Hürden: Neben der Richtungsfrage nur Sahra Wagenknecht. Sie ist Plus und Minus zugleich: Mit ihrem linken Furor schreckt sie West-Wähler ab, mit ihren rechtspopulistischen Anflügen in puncto Migration fischt sie bei der AfD. Schwierig.
Die Grünen
Ausgangslage bei den Grünen: Auch nicht einfach. Die Grünen mäandern zwischen Ernüchterung und Hartnäckigkeit: Die Öko-Partei kommt über die 8,4 Prozent aus dem Jahr 2013 nicht hinaus; die beiden Spitzenkandidaten Cem Özdemir und Katrin Göring-Eckardt wirken etwas altbacken. Auch inhaltlich setzen sie wenig Akzente: Man setzt aufs Kernthema Ökologie, das zieht aber nicht so recht – die CDU hat das Thema schon längst an sich gezogen.
Ziel und Wunschkoalition: Man würde so gern mitregieren – seit Jahren schon tagen in Berlin schwarz-grüne Vorbereitungs-Zirkel, auch Angela Merkel ist dem Bündnis nicht abgeneigt. Dennoch wird das schwierig: Viel mehr Zuspruch als 2013 erwartet sich kaum wer; kurz sah es sogar so aus, als müssten die Grünen sogar um den Einzug in den Bundestag fürchten.
Hürden: Ungelöste Imageprobleme. Während die FDP plötzlich wieder cool ist, obwohl sie sich nicht geändert hat, wirken die Grünen mit ihrem ewig gleichen Anti-Atom-und-rettet-die-Bienen-Wahlkampf nicht mehr zeitgemäß und langweilig.
Die AfD
Ausgangslage der AfD: War schon mal schlechter. Die AfD ist die wohl am öftesten totgeglaubte Partei Deutschlands, sie profitiert aber nach wie vor von einem politikverdrossenen, rechtslastigen Klientel, das sich lange von der Urne fernhielt. Nach der Spaltung 2015 und der Demontage von Parteichefin Frauke Petry 2017 sind jetzt die ganz rechten Hardliner um Alice Weidel und Alexander Gauland am Wort; ihr Kernthema: Ausländer, Ausländer, Ausländer. Das zieht, weil keine andere Partei das Thema angreift.

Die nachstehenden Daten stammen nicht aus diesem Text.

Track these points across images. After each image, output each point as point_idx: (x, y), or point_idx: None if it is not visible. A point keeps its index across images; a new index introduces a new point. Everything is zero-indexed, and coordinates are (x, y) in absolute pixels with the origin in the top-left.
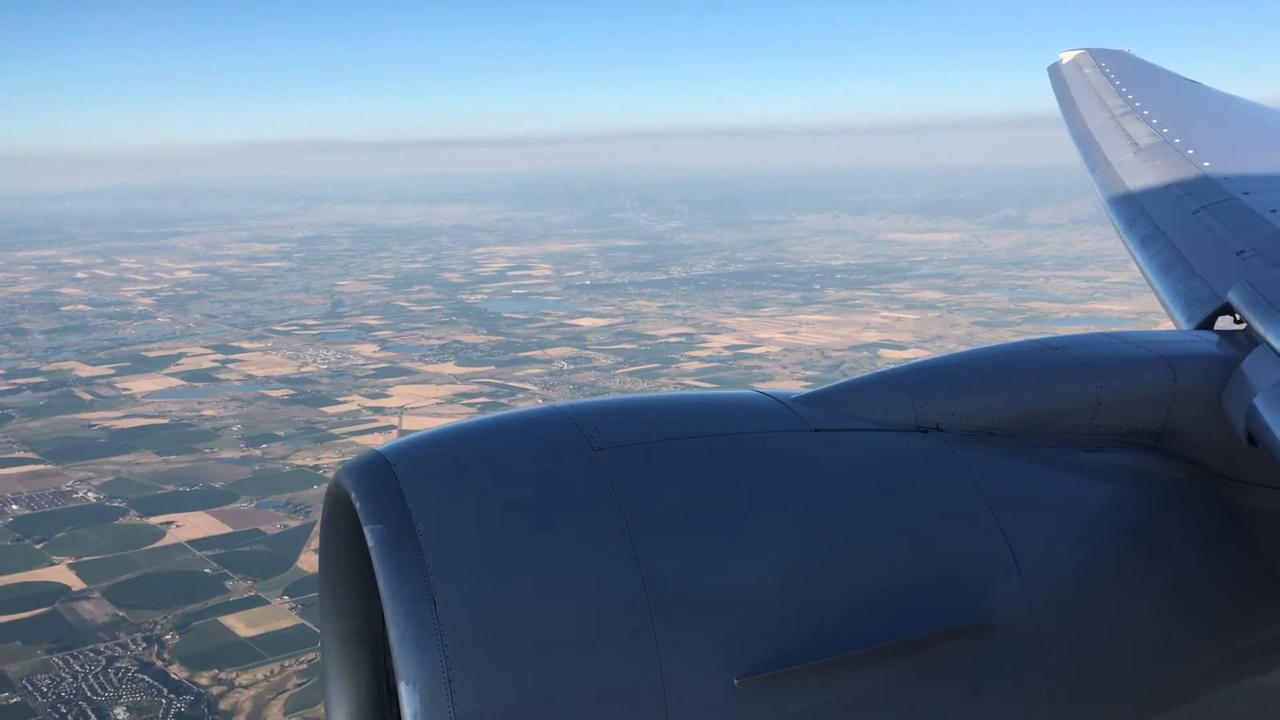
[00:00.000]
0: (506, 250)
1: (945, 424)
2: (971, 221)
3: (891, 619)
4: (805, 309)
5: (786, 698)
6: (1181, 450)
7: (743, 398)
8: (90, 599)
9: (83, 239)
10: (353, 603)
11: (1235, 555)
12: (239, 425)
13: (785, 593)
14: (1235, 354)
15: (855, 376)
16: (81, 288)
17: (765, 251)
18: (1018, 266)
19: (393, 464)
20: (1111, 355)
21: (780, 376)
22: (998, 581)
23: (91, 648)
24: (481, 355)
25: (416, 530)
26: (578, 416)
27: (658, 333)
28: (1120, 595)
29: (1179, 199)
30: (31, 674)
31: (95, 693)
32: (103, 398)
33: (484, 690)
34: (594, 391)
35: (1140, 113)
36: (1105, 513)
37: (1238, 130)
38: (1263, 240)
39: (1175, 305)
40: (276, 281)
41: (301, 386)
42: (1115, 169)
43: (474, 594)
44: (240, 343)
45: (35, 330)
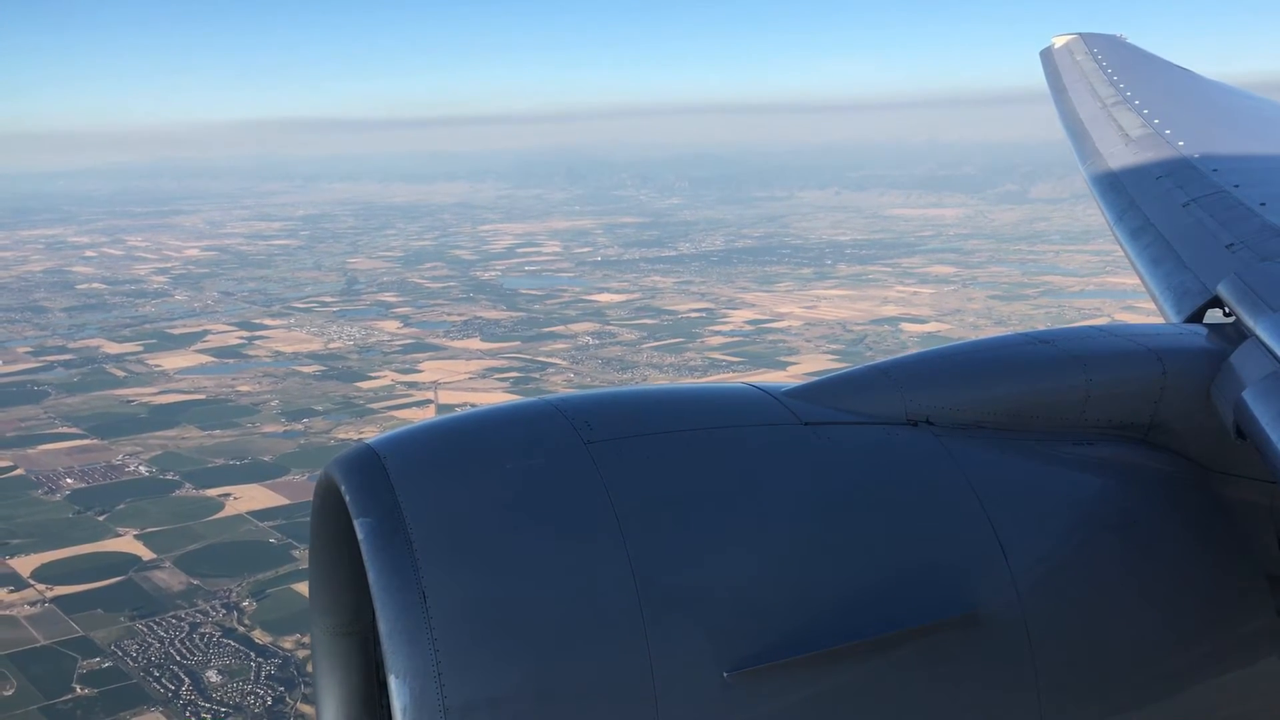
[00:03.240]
0: (512, 228)
1: (935, 417)
2: (973, 197)
3: (881, 612)
4: (820, 284)
5: (776, 690)
6: (1170, 443)
7: (733, 391)
8: (162, 568)
9: (83, 218)
10: (343, 596)
11: (1223, 547)
12: (276, 400)
13: (775, 586)
14: (1224, 347)
15: (845, 369)
16: (93, 266)
17: (771, 227)
18: (1025, 241)
19: (383, 457)
20: (1100, 348)
21: (805, 350)
22: (987, 574)
23: (172, 614)
24: (505, 331)
25: (406, 523)
26: (568, 409)
27: (678, 308)
28: (1109, 587)
29: (1169, 191)
30: (118, 640)
31: (184, 657)
32: (135, 374)
33: (474, 683)
34: (624, 366)
35: (1131, 103)
36: (1094, 505)
37: (1229, 122)
38: (1252, 233)
39: (1165, 298)
40: (287, 259)
41: (331, 363)
42: (1106, 160)
43: (464, 587)
44: (262, 320)
45: (55, 308)
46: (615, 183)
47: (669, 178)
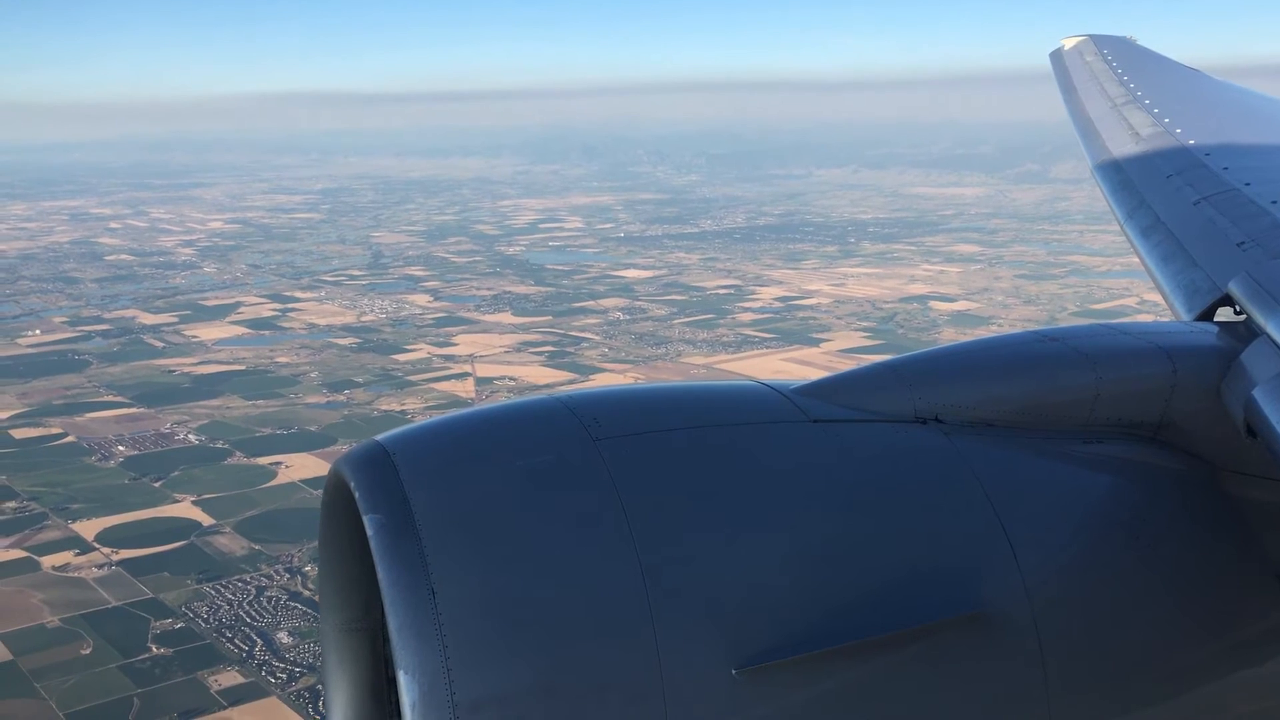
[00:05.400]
0: (532, 203)
1: (944, 415)
2: (993, 176)
3: (890, 610)
4: (846, 262)
5: (784, 688)
6: (1180, 442)
7: (742, 388)
8: (223, 533)
9: (103, 189)
10: (352, 592)
11: (1233, 547)
12: (316, 372)
13: (783, 583)
14: (1235, 345)
15: (854, 367)
16: (119, 238)
17: (791, 205)
18: (1049, 221)
19: (392, 454)
20: (1110, 346)
21: (837, 328)
22: (996, 573)
23: (238, 578)
24: (535, 306)
25: (415, 520)
26: (577, 407)
27: (705, 284)
28: (1118, 587)
29: (1180, 190)
30: (188, 602)
31: (254, 619)
32: (174, 345)
33: (483, 680)
34: (657, 341)
35: (1142, 102)
36: (1104, 504)
37: (1239, 121)
38: (1263, 231)
39: (1175, 296)
40: (310, 233)
41: (366, 335)
42: (1116, 158)
43: (473, 584)
44: (293, 292)
45: (86, 279)
46: (631, 159)
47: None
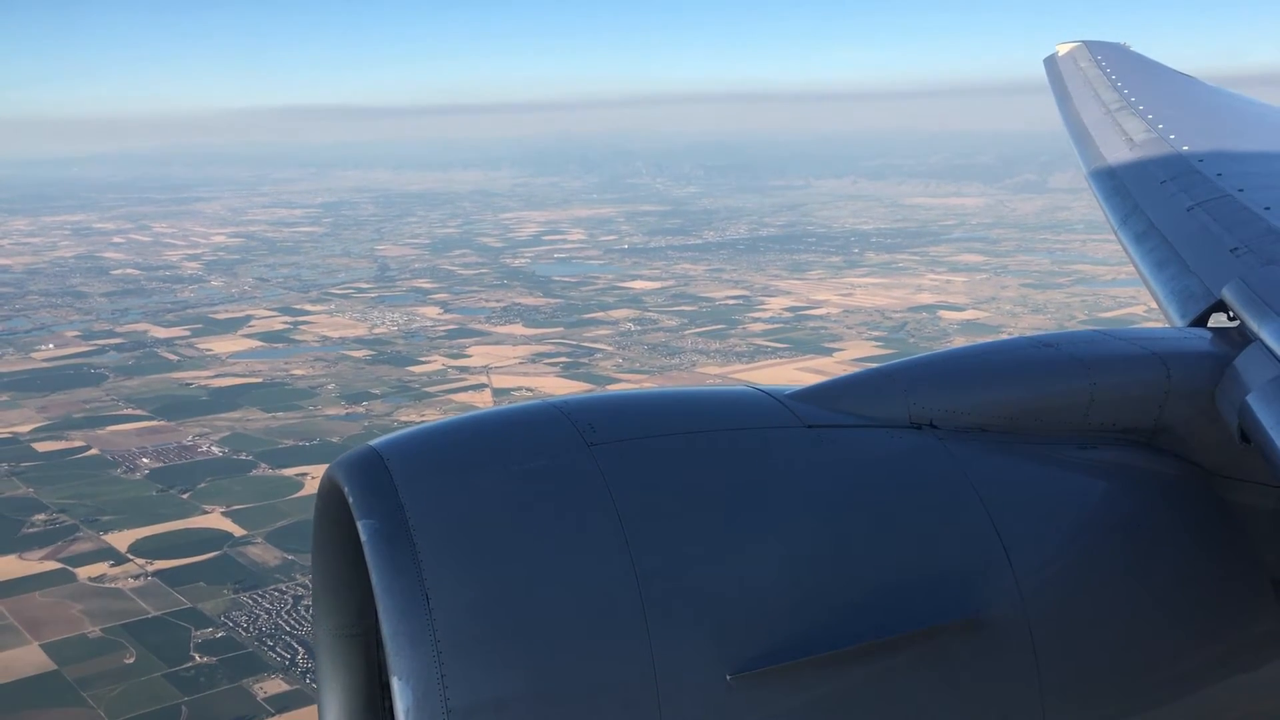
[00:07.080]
0: (534, 215)
1: (939, 420)
2: (992, 186)
3: (884, 615)
4: (852, 272)
5: (779, 693)
6: (1174, 447)
7: (737, 394)
8: (255, 544)
9: (104, 204)
10: (346, 597)
11: (1227, 552)
12: (333, 384)
13: (778, 589)
14: (1229, 351)
15: (849, 373)
16: (123, 252)
17: (792, 216)
18: (1050, 230)
19: (386, 459)
20: (1105, 352)
21: (848, 337)
22: (990, 578)
23: (273, 587)
24: (545, 317)
25: (409, 525)
26: (572, 412)
27: (713, 295)
28: (1112, 592)
29: (1173, 196)
30: (226, 611)
31: (293, 628)
32: (189, 358)
33: (477, 685)
34: (670, 351)
35: (1136, 108)
36: (1098, 509)
37: (1233, 127)
38: (1257, 237)
39: (1169, 302)
40: (314, 246)
41: (379, 347)
42: (1110, 164)
43: (467, 589)
44: (302, 305)
45: (94, 293)
46: (630, 171)
47: (684, 166)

Ziel und Wunschkoalition: Nach den Scharmützeln um Petry sackte man zwar ab, mittlerweile ist Platz drei wieder in Griffweite: In einigen Umfragen liegt die AfD bei 10 Prozent. Wichtig ist aber der Einzug in den Bundestag, denn in eine Regierung will bei der AfD eigentlich eh keiner.
Hürden: So ziemlich alle Parteimitglieder. Ein antisemitischer Ausrutscher da, eine verklärende Rede hier, das schreckt manch konservativen Wähler ab. Und natürlich Petry: Weil man sie ins Aus befördern will, giftet sie gegen die Kollegenschaft.